## [AIM OF THE TASK]
Exact copy, no pictures: output all the records that follow.

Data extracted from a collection

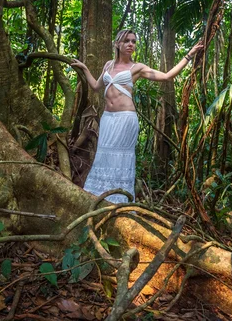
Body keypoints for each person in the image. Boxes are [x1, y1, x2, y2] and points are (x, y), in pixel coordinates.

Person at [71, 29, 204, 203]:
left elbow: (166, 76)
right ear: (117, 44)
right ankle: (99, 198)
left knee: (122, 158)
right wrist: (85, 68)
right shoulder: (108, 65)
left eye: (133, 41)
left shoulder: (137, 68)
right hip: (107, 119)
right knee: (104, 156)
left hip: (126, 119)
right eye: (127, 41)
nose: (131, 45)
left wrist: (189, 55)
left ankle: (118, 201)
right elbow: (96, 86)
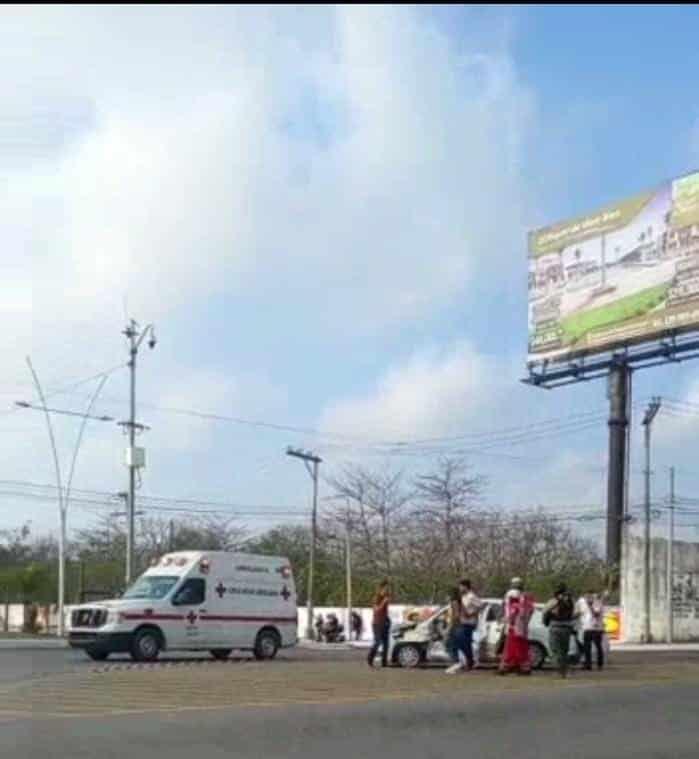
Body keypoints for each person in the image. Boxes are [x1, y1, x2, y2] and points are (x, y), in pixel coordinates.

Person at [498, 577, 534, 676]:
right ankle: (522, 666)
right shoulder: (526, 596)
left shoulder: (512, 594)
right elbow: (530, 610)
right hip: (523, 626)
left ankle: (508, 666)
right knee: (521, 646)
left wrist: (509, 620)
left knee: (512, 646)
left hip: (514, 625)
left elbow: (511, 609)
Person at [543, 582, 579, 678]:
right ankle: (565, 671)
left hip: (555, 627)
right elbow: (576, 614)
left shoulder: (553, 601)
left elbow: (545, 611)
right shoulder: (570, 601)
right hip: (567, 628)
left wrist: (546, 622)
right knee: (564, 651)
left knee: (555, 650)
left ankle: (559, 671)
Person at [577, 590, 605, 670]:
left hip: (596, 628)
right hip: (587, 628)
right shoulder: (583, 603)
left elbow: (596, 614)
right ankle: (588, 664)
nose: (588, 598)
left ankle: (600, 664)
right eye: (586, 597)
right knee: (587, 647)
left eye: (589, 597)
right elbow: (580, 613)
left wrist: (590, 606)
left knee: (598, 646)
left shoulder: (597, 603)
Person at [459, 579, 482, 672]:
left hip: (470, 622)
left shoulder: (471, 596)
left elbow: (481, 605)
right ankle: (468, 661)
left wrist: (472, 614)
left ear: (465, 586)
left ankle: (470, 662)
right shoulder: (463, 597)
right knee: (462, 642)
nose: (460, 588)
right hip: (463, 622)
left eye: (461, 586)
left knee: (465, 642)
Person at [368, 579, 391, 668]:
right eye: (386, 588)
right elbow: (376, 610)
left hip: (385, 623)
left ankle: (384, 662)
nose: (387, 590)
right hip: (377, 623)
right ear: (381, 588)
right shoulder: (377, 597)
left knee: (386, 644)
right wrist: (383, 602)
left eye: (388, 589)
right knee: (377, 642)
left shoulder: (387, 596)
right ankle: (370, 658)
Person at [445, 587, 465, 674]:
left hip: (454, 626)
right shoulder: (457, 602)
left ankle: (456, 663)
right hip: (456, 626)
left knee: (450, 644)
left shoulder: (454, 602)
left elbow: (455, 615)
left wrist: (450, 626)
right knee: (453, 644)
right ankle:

## [PROBLEM SOLUTION]
Body keypoints for each person in the image. Boxes are [x1, y1, x2, y2] and points are (x, y), in pixel coordinates.

Person at [71, 29, 204, 203]:
left elbow: (166, 76)
right ear: (117, 44)
right ankle: (99, 198)
left knee: (122, 158)
right wrist: (85, 68)
right shoulder: (108, 65)
left eye: (133, 41)
left shoulder: (137, 68)
right hip: (107, 119)
right knee: (104, 156)
left hip: (126, 119)
right eye: (127, 41)
nose: (131, 45)
left wrist: (189, 55)
left ankle: (118, 201)
right elbow: (96, 86)
Body keypoints for each person in the image. Boxes are [x1, y1, x2, y2] and points are (x, y), in pixel coordinates.

Person at [498, 577, 534, 676]:
right ankle: (522, 666)
right shoulder: (526, 596)
left shoulder: (512, 594)
right elbow: (530, 610)
right hip: (523, 626)
left ankle: (508, 666)
right knee: (521, 646)
left wrist: (509, 620)
left knee: (512, 646)
left hip: (514, 625)
left elbow: (511, 609)
Person at [543, 582, 579, 678]:
right ankle: (565, 671)
left hip: (555, 627)
right elbow: (576, 614)
left shoulder: (553, 601)
left elbow: (545, 611)
right shoulder: (570, 601)
right hip: (567, 628)
left wrist: (546, 622)
right knee: (564, 651)
left knee: (555, 650)
left ankle: (559, 671)
Person at [577, 590, 605, 670]:
left hip: (596, 628)
right hip: (587, 628)
right shoulder: (583, 603)
left elbow: (596, 614)
right ankle: (588, 664)
nose: (588, 598)
left ankle: (600, 664)
right eye: (586, 597)
right knee: (587, 647)
left eye: (589, 597)
right elbow: (580, 613)
left wrist: (590, 606)
left knee: (598, 646)
left shoulder: (597, 603)
Person at [459, 579, 482, 672]:
left hip: (470, 622)
left shoulder: (471, 596)
left elbow: (481, 605)
right ankle: (468, 661)
left wrist: (472, 614)
left ear: (465, 586)
left ankle: (470, 662)
right shoulder: (463, 597)
right knee: (462, 642)
nose: (460, 588)
right hip: (463, 622)
left eye: (461, 586)
left knee: (465, 642)
Person at [368, 579, 391, 668]:
right eye: (386, 588)
right elbow: (376, 610)
left hip: (385, 623)
left ankle: (384, 662)
nose: (387, 590)
right hip: (377, 623)
right ear: (381, 588)
right shoulder: (377, 597)
left knee: (386, 644)
right wrist: (383, 602)
left eye: (388, 589)
right knee: (377, 642)
left shoulder: (387, 596)
right ankle: (370, 658)
Person at [445, 587, 465, 674]:
left hip: (454, 626)
right shoulder: (457, 602)
left ankle: (456, 663)
right hip: (456, 626)
left knee: (450, 644)
left shoulder: (454, 602)
left elbow: (455, 615)
left wrist: (450, 626)
right knee: (453, 644)
right ankle:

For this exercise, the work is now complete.